Hi guys, i like to get some of your opinions on what is the most desirable color for a Schwinn B6 Cantilever, i will use this as reference in restoring my bike.Thanks to all of your respond!


----------



## eazywind (Aug 23, 2009)

*I like all the 2 tones*

I like the two tones, Brown on tan, blue on light blue and green on light green. 





PINOYRODDER said:


> Hi guys, i like to get some of your opinions on what is the most desirable color for a Schwinn B6 Cantilever, i will use this as reference in restoring my bike.Thanks to all of your respond!


----------



## OldRider (Aug 23, 2009)

Did the Schwinn B6 have a white on red color scheme? That to me is the ultimate color


----------



## cyclingday (Aug 23, 2009)

The two tone red with the black pin stripes is also very nice. There was also a coach green with tan accents that you don't see very often that looks cool. 
 There is a color chart floating around that is really helpful to see, because there were a lot of interesting combinations. Some that you just wouldn't expect, that are really beautiful.


----------



## Andrew Gorman (Aug 23, 2009)

I'll vote for the brown over tan- just a very 1930's combination that has seldom been seen since.


----------



## 18622hunter (Aug 23, 2009)

I am currently restoring one that will be blue and ivory.  I also dig the two blue, brown and green.  I have never a two tone red.


----------



## ColsonTwinbar (Aug 23, 2009)

In one of the Schwinn books there's a chart with all the color combos, and most of them i have never seen, I saw one DX that was red on black, but they also came in French grey on red or blue and light/dark blue or green combos


----------



## PINOYRODDER (Aug 24, 2009)

Is there a website that provides this color combo? or some paint brands that have some identical colors as Schwinn? I think ill prepare the Brown/Tan combo looks to me a very rare combo and very nostalgic appeal


----------



## Ronn's Vintage Bikes (Aug 24, 2009)

*B6 Color Combo*

Saw the brown and tan on feebay about a month ago. very intresting and different looking.


----------



## GenuineRides (Aug 24, 2009)

*B6 Colors*

I have a B6 frame and chainguard in Coblat Blue and Aqua Green with red highlight pinstripes which is very unique and bold.  It makes a statement for the late 40's and early 50's era.


----------



## mruiz (Aug 26, 2009)

Brown and Tan is the good looking one out of the two, the blue is Ok also.


----------



## cyclingday (Aug 26, 2009)

*The most beautiful bike in the world!*

One thing to remember, is that they offered a reverse two tone where the field colors are reversed on the fenders from the way that the frame and fork are painted.  I have seen the two tone brown and tan done both ways with the frame being dark with light accents and the fenders reversed.
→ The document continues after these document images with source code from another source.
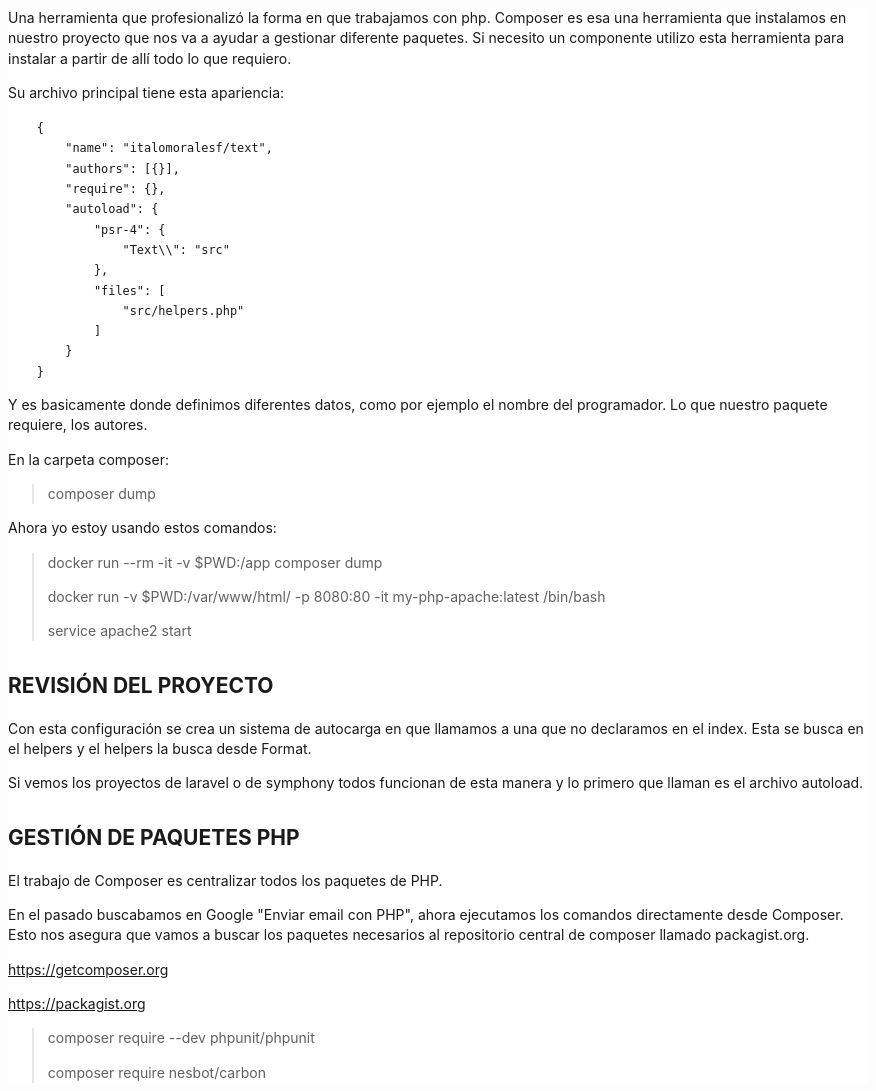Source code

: Una herramienta que profesionalizó la forma en que trabajamos con php. Composer es esa una herramienta que instalamos en nuestro proyecto que nos va a ayudar a gestionar diferente paquetes. Si necesito un componente utilizo esta herramienta para instalar a partir de allí todo lo que requiero.

Su archivo principal tiene esta apariencia:

        {
            "name": "italomoralesf/text",
            "authors": [{}],
            "require": {},
            "autoload": {
                "psr-4": {
                    "Text\\": "src"
                },
                "files": [
                    "src/helpers.php"
                ]
            }
        }

Y es basicamente donde definimos diferentes datos, como por ejemplo el nombre del programador. Lo que nuestro paquete requiere, los autores.

En la carpeta composer:
> composer dump

Ahora yo estoy usando estos comandos:
> docker run --rm -it -v $PWD:/app composer dump
> 
> docker run -v $PWD:/var/www/html/ -p 8080:80 -it my-php-apache:latest /bin/bash
>
> service apache2 start

## REVISIÓN DEL PROYECTO

Con esta configuración se crea un sistema de autocarga en que llamamos a una que no declaramos en el index. Esta se busca en el helpers y el helpers la busca desde Format.

Si vemos los proyectos de laravel o de symphony todos funcionan de esta manera y lo primero que llaman es el archivo autoload.

## GESTIÓN DE PAQUETES PHP

El trabajo de Composer es centralizar todos los paquetes de PHP.

En el pasado buscabamos en Google "Enviar email con PHP", ahora ejecutamos los comandos directamente desde Composer. Esto nos asegura que vamos a buscar los paquetes necesarios al repositorio central de composer llamado packagist.org.

https://getcomposer.org

https://packagist.org

> composer require --dev phpunit/phpunit
>
> composer require nesbot/carbon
Or the frame was tan with dark accents and the fenders were reversed. I would imagine that they did all of their two tones this way, so play around and see what you like. The B6 was the ultimate in paint combos, because of all of the painted surface area.


----------



## REC (Aug 26, 2009)

*My $.02 ringin' in*

I seem to notice that the dark blue/cream color with red pinstripes jumps out at me (and I have a '46 frame done in those colors that may end up the same when re-done).

I am also liking the dark red/cream with blue pins... I guess it's the same thing in a different way?

Does it matter though? Aren't they all beautiful when they're done? 

I can't say I've seen an UGLY one... Just some that maybe would look better in someone esle's garage! :eek:

REC


----------